- [EXERCISE DIRECTIONS] Pictures excluded, copy every record that follows exactly as it appears.

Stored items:
------------------------------------
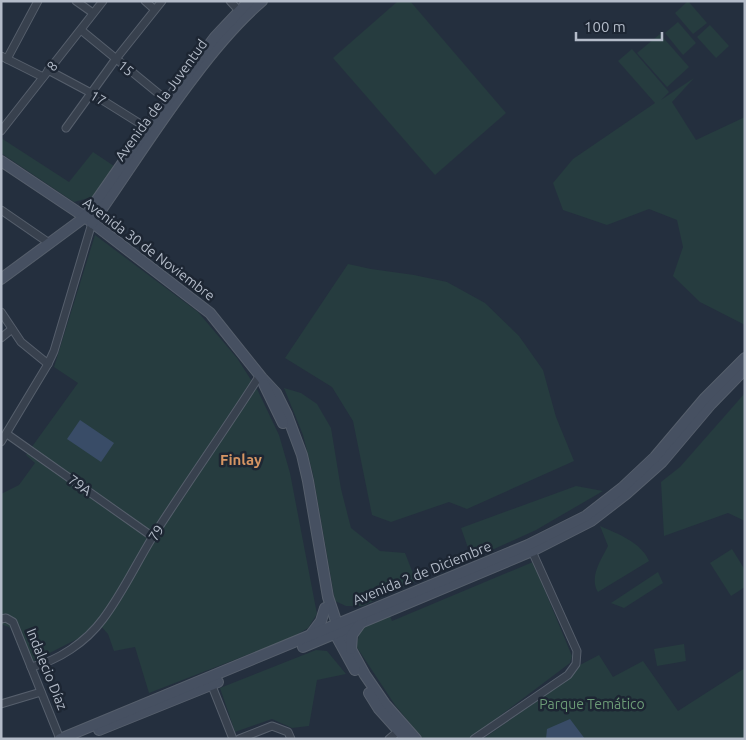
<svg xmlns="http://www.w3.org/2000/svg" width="746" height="740" viewBox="0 0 746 740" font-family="Ubuntu,sans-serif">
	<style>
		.green { fill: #263c3f }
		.water { fill: #394c67 }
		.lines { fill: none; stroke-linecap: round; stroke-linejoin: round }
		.street-casing { stroke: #565f6c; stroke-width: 9 }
		.secondary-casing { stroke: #565f6c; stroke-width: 12 }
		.street { stroke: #38414e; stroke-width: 7 }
		.secondary { stroke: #465061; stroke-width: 10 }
		.labels { text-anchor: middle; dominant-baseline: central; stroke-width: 5; stroke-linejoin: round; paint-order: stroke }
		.street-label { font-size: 14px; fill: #b4bcc9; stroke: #1d2633 }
		.park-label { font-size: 14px; fill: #6b9a76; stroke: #1d2633 }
		.neighbourhood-label { font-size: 15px; font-weight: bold; fill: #d59563; stroke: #1d2633 }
	</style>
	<rect width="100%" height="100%" fill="#242f3e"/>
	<!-- green -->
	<g class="green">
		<path d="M398,1H410L506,113L435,175L333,58Z"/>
		<path d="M688,1L707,23L693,34L675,13Z"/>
		<path d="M678,22L696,43L683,55L665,33Z"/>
		<path d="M710,25L729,46L716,58L697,37Z"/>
		<path d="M660,34L689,67L667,87L637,53Z"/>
		<path d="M632,49L669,92L661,100L694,78L672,102L696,140L745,117V325L700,302L673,276L683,247L677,220L649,209L607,225L563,210L553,183L573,159L655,103L618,61Z"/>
		<path d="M1,138L69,182L93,152L114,166L93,197L74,202L1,153Z"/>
		<path d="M95,235L198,312L237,358L258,391L279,435L290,473L317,614L308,628L293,637L149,693L135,647L114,651L108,634L97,622L79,638L26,665L11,628L1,624V494L19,485L35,463L26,455L78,383L54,367Z"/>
		<path d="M348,264L371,269L414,275L447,282L485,303L519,336L543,370L556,417L574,461L467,509L449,502L391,522L372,515L353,421L332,387L285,358Z"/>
		<path d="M284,388L301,393L317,404L331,428L341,489L351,528L380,551L405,553L416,581L363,606H346L335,601L313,474L303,435Z"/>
		<path d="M745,393V521L728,513L664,536L661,482L680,467Z"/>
		<path d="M576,486L603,491L536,530L472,559L461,528Z"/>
		<path d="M600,526C618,534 641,542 649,561L598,592C589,577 601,560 608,546Z"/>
		<path d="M732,549L745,570V587L731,596L710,563Z"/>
		<path d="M533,562L572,656L570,663L469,739H423L395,705L356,646L361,629L390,616L392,621Z"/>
		<path d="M658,572L663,583L624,608L611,603Z"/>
		<path d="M684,644L686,661L657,666L654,649Z"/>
		<path d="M316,650L327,651L346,674L317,680L309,726L292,728L272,719L235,732L220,688Z"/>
		<path d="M599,655L613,677L643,661L678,711L745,668V739H483L569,678L580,665Z"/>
	</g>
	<!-- water -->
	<g class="water">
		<path d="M80,420L114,443L101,462L67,439Z"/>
		<path d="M570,719L585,739H546L547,729Z"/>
	</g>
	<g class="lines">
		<!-- street casing -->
		<g class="street-casing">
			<g id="street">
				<path d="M76,1L93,13"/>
				<path d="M145,1L154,9"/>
				<path d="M230,1L242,14"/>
				<path d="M81,30L170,103"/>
				<path d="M1,56L43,77"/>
				<path d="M7,59L38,1"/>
				<path d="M48,70L91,93L147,128"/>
				<path d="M66,128L115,60L162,1"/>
				<path d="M1,131L103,1"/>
				<path d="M1,210L49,243"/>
				<path d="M1,312L21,342L48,364"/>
				<path d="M1,338L12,329"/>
				<path d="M7,434L153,537"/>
				<path d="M1,442L48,364L54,351L92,223"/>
				<path d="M1,619L6,618L13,622L60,739"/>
				<path d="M31,667C58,661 86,642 103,619C122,594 136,564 152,538C187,483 225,430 260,375"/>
				<path d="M210,681L233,739"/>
				<path d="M1,704L41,692"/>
				<path d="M239,739L272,726L288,732L291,739"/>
				<path d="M389,739L401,729"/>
				<path d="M474,739L568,675L576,664L577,651L531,549"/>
			</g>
		</g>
		<!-- secondary casing -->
		<g class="secondary-casing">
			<g id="secondary">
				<path d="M1,161L85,217L210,313L262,378L276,393L287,415L302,455L308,481L328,597L337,624L365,675L385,704L416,739"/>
				<path d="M92,223C126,175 157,125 193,78C214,50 235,24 262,1"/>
				<path d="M1,279L85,217L147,128L215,37L249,1"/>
				<path d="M264,384L283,423"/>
				<path d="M332,628L355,670"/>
				<path d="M312,633L321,621L325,608"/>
				<path d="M303,647L532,551L591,521L626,494L662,462L711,404L745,369"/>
				<path d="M351,649L352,635L362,621"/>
				<path d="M369,693L379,709L406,739"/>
				<path d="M99,730L218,682"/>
				<path d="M60,739L528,545L586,516L622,488L655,457L705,398L745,358"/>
			</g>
		</g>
		<!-- street -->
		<use href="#street" class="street"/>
		<!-- secondary -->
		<use href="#secondary" class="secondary"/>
	</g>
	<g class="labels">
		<!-- street labels -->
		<g class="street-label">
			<text transform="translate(52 66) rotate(-51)">8</text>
			<text transform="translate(126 68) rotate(39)">15</text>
			<text transform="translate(98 98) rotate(31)">17</text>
			<text transform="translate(161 100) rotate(-54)">Avenida de la Juventud</text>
			<text transform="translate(149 249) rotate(37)">Avenida 30 de Noviembre</text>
			<text transform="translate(80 485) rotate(35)">79A</text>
			<text transform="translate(156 533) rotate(-57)">79</text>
			<text transform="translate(422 573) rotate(-22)">Avenida 2 de Diciembre</text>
			<text transform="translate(47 669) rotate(68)">Indalecio Díaz</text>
		</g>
		<!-- park labels -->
		<g class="park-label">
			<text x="592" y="704">Parque Temático</text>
		</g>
		<!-- neighbourhood labels -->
		<g class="neighbourhood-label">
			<text x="241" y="459">Finlay</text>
		</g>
	</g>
	<!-- border -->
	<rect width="746" height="740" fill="none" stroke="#b4bcc9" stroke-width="5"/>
	<!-- scale -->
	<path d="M576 32v8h86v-8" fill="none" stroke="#b4bcc9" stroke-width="2.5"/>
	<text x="584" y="32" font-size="15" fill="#b4bcc9" stroke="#1d2633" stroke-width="4" paint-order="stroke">100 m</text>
</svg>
------------------------------------
- [REPLY TO THE TASK]
<svg xmlns="http://www.w3.org/2000/svg" width="746" height="740" viewBox="0 0 746 740" font-family="Ubuntu,sans-serif">
	<style>
		.green { fill: #263c3f }
		.water { fill: #394c67 }
		.lines { fill: none; stroke-linecap: round; stroke-linejoin: round }
		.street-casing { stroke: #565f6c; stroke-width: 9 }
		.secondary-casing { stroke: #565f6c; stroke-width: 12 }
		.street { stroke: #38414e; stroke-width: 7 }
		.secondary { stroke: #465061; stroke-width: 10 }
		.labels { text-anchor: middle; dominant-baseline: central; stroke-width: 5; stroke-linejoin: round; paint-order: stroke }
		.street-label { font-size: 14px; fill: #b4bcc9; stroke: #1d2633 }
		.park-label { font-size: 14px; fill: #6b9a76; stroke: #1d2633 }
		.neighbourhood-label { font-size: 15px; font-weight: bold; fill: #d59563; stroke: #1d2633 }
	</style>
	<rect width="100%" height="100%" fill="#242f3e"/>
	<!-- green -->
	<g class="green">
		<path d="M398,1H410L506,113L435,175L333,58Z"/>
		<path d="M688,1L707,23L693,34L675,13Z"/>
		<path d="M678,22L696,43L683,55L665,33Z"/>
		<path d="M710,25L729,46L716,58L697,37Z"/>
		<path d="M660,34L689,67L667,87L637,53Z"/>
		<path d="M632,49L669,92L661,100L694,78L672,102L696,140L745,117V325L700,302L673,276L683,247L677,220L649,209L607,225L563,210L553,183L573,159L655,103L618,61Z"/>
		<path d="M1,138L69,182L93,152L114,166L93,197L74,202L1,153Z"/>
		<path d="M95,235L198,312L237,358L258,391L279,435L290,473L317,614L308,628L293,637L149,693L135,647L114,651L108,634L97,622L79,638L26,665L11,628L1,624V494L19,485L35,463L26,455L78,383L54,367Z"/>
		<path d="M348,264L371,269L414,275L447,282L485,303L519,336L543,370L556,417L574,461L467,509L449,502L391,522L372,515L353,421L332,387L285,358Z"/>
		<path d="M284,388L301,393L317,404L331,428L341,489L351,528L380,551L405,553L416,581L363,606H346L335,601L313,474L303,435Z"/>
		<path d="M745,393V521L728,513L664,536L661,482L680,467Z"/>
		<path d="M576,486L603,491L536,530L472,559L461,528Z"/>
		<path d="M600,526C618,534 641,542 649,561L598,592C589,577 601,560 608,546Z"/>
		<path d="M732,549L745,570V587L731,596L710,563Z"/>
		<path d="M533,562L572,656L570,663L469,739H423L395,705L356,646L361,629L390,616L392,621Z"/>
		<path d="M658,572L663,583L624,608L611,603Z"/>
		<path d="M684,644L686,661L657,666L654,649Z"/>
		<path d="M316,650L327,651L346,674L317,680L309,726L292,728L272,719L235,732L220,688Z"/>
		<path d="M599,655L613,677L643,661L678,711L745,668V739H483L569,678L580,665Z"/>
	</g>
	<!-- water -->
	<g class="water">
		<path d="M80,420L114,443L101,462L67,439Z"/>
		<path d="M570,719L585,739H546L547,729Z"/>
	</g>
	<g class="lines">
		<!-- street casing -->
		<g class="street-casing">
			<g id="street">
				<path d="M76,1L93,13"/>
				<path d="M145,1L154,9"/>
				<path d="M230,1L242,14"/>
				<path d="M81,30L170,103"/>
				<path d="M1,56L43,77"/>
				<path d="M7,59L38,1"/>
				<path d="M48,70L91,93L147,128"/>
				<path d="M66,128L115,60L162,1"/>
				<path d="M1,131L103,1"/>
				<path d="M1,210L49,243"/>
				<path d="M1,312L21,342L48,364"/>
				<path d="M1,338L12,329"/>
				<path d="M7,434L153,537"/>
				<path d="M1,442L48,364L54,351L92,223"/>
				<path d="M1,619L6,618L13,622L60,739"/>
				<path d="M31,667C58,661 86,642 103,619C122,594 136,564 152,538C187,483 225,430 260,375"/>
				<path d="M210,681L233,739"/>
				<path d="M1,704L41,692"/>
				<path d="M239,739L272,726L288,732L291,739"/>
				<path d="M389,739L401,729"/>
				<path d="M474,739L568,675L576,664L577,651L531,549"/>
			</g>
		</g>
		<!-- secondary casing -->
		<g class="secondary-casing">
			<g id="secondary">
				<path d="M1,161L85,217L210,313L262,378L276,393L287,415L302,455L308,481L328,597L337,624L365,675L385,704L416,739"/>
				<path d="M92,223C126,175 157,125 193,78C214,50 235,24 262,1"/>
				<path d="M1,279L85,217L147,128L215,37L249,1"/>
				<path d="M264,384L283,423"/>
				<path d="M332,628L355,670"/>
				<path d="M312,633L321,621L325,608"/>
				<path d="M303,647L532,551L591,521L626,494L662,462L711,404L745,369"/>
				<path d="M351,649L352,635L362,621"/>
				<path d="M369,693L379,709L406,739"/>
				<path d="M99,730L218,682"/>
				<path d="M60,739L528,545L586,516L622,488L655,457L705,398L745,358"/>
			</g>
		</g>
		<!-- street -->
		<use href="#street" class="street"/>
		<!-- secondary -->
		<use href="#secondary" class="secondary"/>
	</g>
	<g class="labels">
		<!-- street labels -->
		<g class="street-label">
			<text transform="translate(52 66) rotate(-51)">8</text>
			<text transform="translate(126 68) rotate(39)">15</text>
			<text transform="translate(98 98) rotate(31)">17</text>
			<text transform="translate(161 100) rotate(-54)">Avenida de la Juventud</text>
			<text transform="translate(149 249) rotate(37)">Avenida 30 de Noviembre</text>
			<text transform="translate(80 485) rotate(35)">79A</text>
			<text transform="translate(156 533) rotate(-57)">79</text>
			<text transform="translate(422 573) rotate(-22)">Avenida 2 de Diciembre</text>
			<text transform="translate(47 669) rotate(68)">Indalecio Díaz</text>
		</g>
		<!-- park labels -->
		<g class="park-label">
			<text x="592" y="704">Parque Temático</text>
		</g>
		<!-- neighbourhood labels -->
		<g class="neighbourhood-label">
			<text x="241" y="459">Finlay</text>
		</g>
	</g>
	<!-- border -->
	<rect width="746" height="740" fill="none" stroke="#b4bcc9" stroke-width="5"/>
	<!-- scale -->
	<path d="M576 32v8h86v-8" fill="none" stroke="#b4bcc9" stroke-width="2.5"/>
	<text x="584" y="32" font-size="15" fill="#b4bcc9" stroke="#1d2633" stroke-width="4" paint-order="stroke">100 m</text>
</svg>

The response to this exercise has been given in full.